The Business Court granted a Motion to Disqualify counsel today in Ferguson Fibers, Inc. v. Foster, and sent a cautionary word to lawyers who represent the employees of their corporate clients in what they might believe to be unrelated matters.
The issue was whether the attorney for Plaintiff Ferguson Fibers should be disqualified because he had previously represented Foster in a child support matter and in a lawsuit involving the sale of the business of Foster’s wife. The new lawsuit appeared to be completely unrelated to those past representations. It involved claims by Ferguson Fibers that Foster had engaged in inappropriate conduct while employed by Ferguson Fibers.
Rule 1.9 of the North Carolina Rules of Professional Conduct provides that "a lawyer who has formerly represented a client in a matter shall not thereafter represent another person in the same or a substantially related mater in which that person’s interests are materially adverse to the interests of the former client unless the former client gives informed consent, confirmed in writing."
The test for whether matters are "substantially related" is "if they involve the same transaction or legal dispute or if there otherwise is a substantial risk that information as would normally have been obtained in the prior representation would materially advance the client’s position in the subsequent matter."
Foster asserted that he had discussed with his former lawyer during the past representations his employment and business dealings with Ferguson Fibers, his role in helping his employer move part of its business to Mexico, and his "strained relationship" with his boss. He said that disqualification was warranted because this information might be relevant to the lawyer in his representation of his former employer.

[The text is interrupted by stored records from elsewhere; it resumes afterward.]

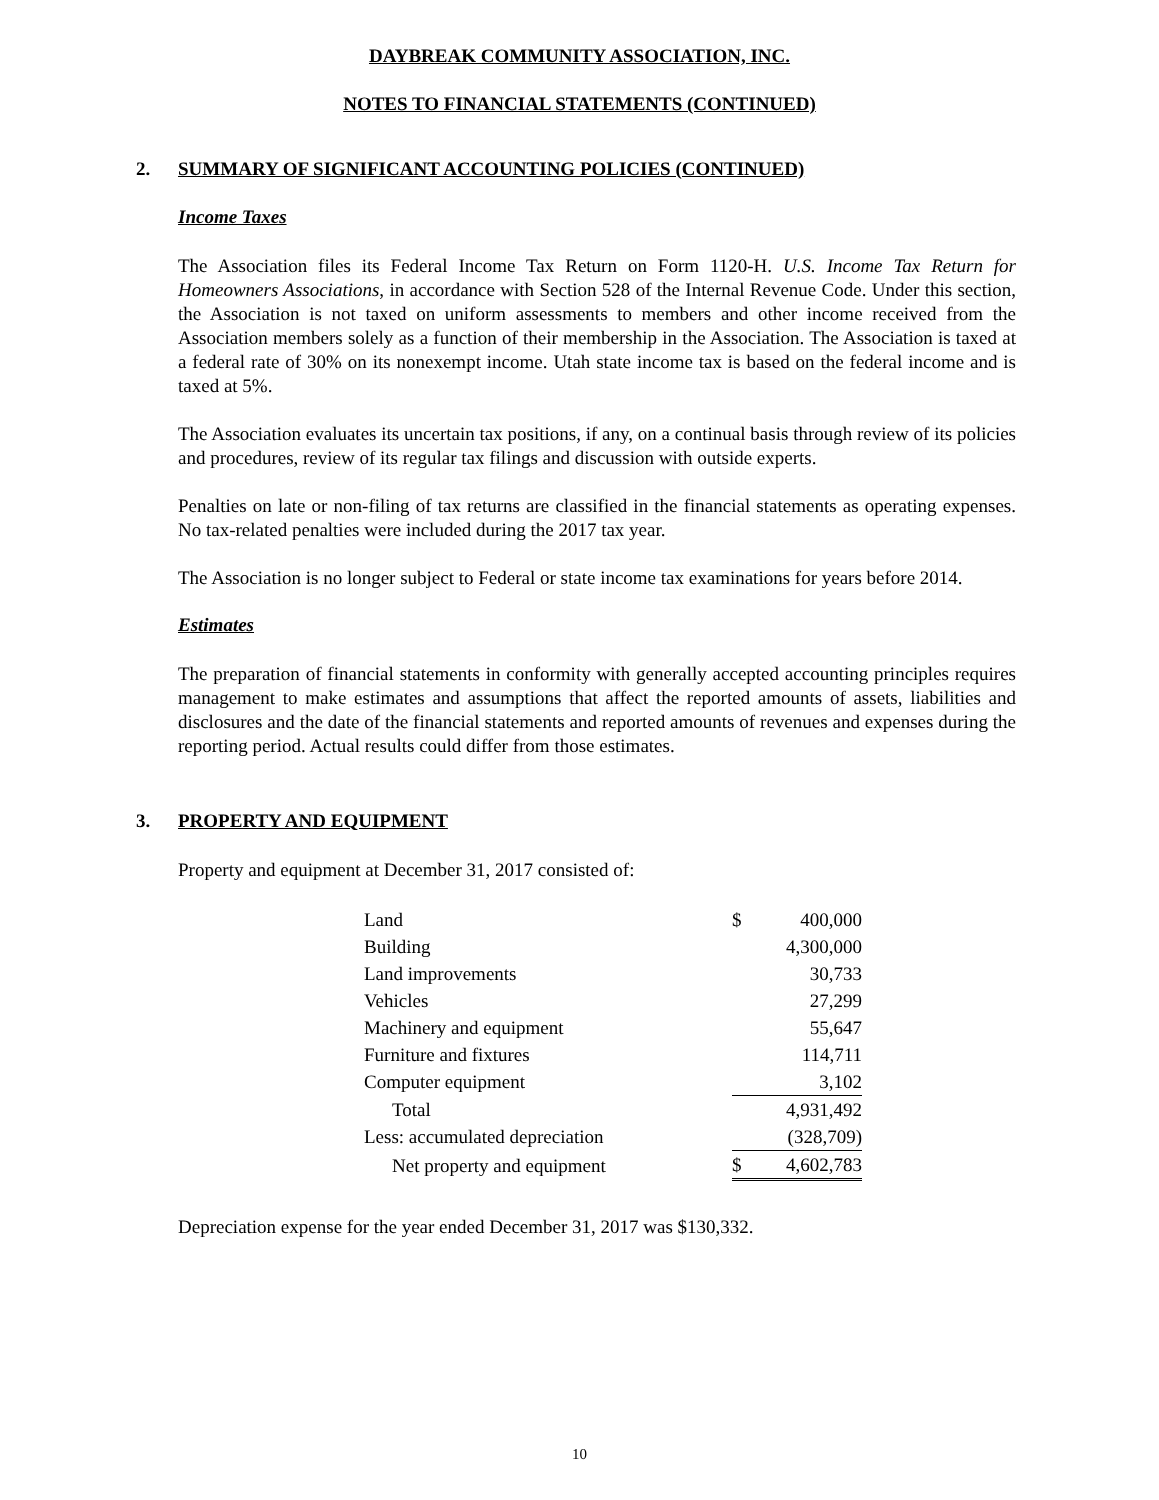DAYBREAK COMMUNITY ASSOCIATION, INC.
NOTES TO FINANCIAL STATEMENTS (CONTINUED)
2. SUMMARY OF SIGNIFICANT ACCOUNTING POLICIES (CONTINUED)
Income Taxes
The Association files its Federal Income Tax Return on Form 1120-H. U.S. Income Tax Return for Homeowners Associations, in accordance with Section 528 of the Internal Revenue Code. Under this section, the Association is not taxed on uniform assessments to members and other income received from the Association members solely as a function of their membership in the Association. The Association is taxed at a federal rate of 30% on its nonexempt income. Utah state income tax is based on the federal income and is taxed at 5%.
The Association evaluates its uncertain tax positions, if any, on a continual basis through review of its policies and procedures, review of its regular tax filings and discussion with outside experts.
Penalties on late or non-filing of tax returns are classified in the financial statements as operating expenses. No tax-related penalties were included during the 2017 tax year.
The Association is no longer subject to Federal or state income tax examinations for years before 2014.
Estimates
The preparation of financial statements in conformity with generally accepted accounting principles requires management to make estimates and assumptions that affect the reported amounts of assets, liabilities and disclosures and the date of the financial statements and reported amounts of revenues and expenses during the reporting period. Actual results could differ from those estimates.
3. PROPERTY AND EQUIPMENT
Property and equipment at December 31, 2017 consisted of:
| Land | $ | 400,000 |
| Building | | 4,300,000 |
| Land improvements | | 30,733 |
| Vehicles | | 27,299 |
| Machinery and equipment | | 55,647 |
| Furniture and fixtures | | 114,711 |
| Computer equipment | | 3,102 |
| Total | | 4,931,492 |
| Less: accumulated depreciation | | (328,709) |
| Net property and equipment | $ | 4,602,783 |
Depreciation expense for the year ended December 31, 2017 was $130,332.
10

The attorney disputed that he had ever discussed such matters with his former client, but Judge Tennille held that this made no difference. He observed that a court should "prevent even the appearance of impropriety and thus resolve any and all doubts in favor of disqualification." He said "[t]he Court need not resolve this factual dispute. Its existence is sufficient to require disqualification," and that "Foster’s perception of events, as the client, is of ‘paramount importance’ in preventing the appearance of impropriety."
The Court also provided a quick word of advice to lawyers who represent organizations as well as their employees: "Attorneys who represent various constituents of an organization, be they investors, employees, suppliers, or customers, are in a better position than lay persons to protect against potential conflicts of interest. Where counsel represents both a company and its employees, it is the duty of the lawyer to inform the client about the implications of the dual relationship."
Other decisions by the Business Court involving Motions to Disqualify are The Cottages of Stonehenge Condominium Homeowners Association, Inc. v. Dominion Mid-Atlantic Properties II, LLC, Chemcraft Holdings Corp. v. Shayban, and Flick Mortgage Investors, Inc. v. The Epiphany Mortgage, Inc.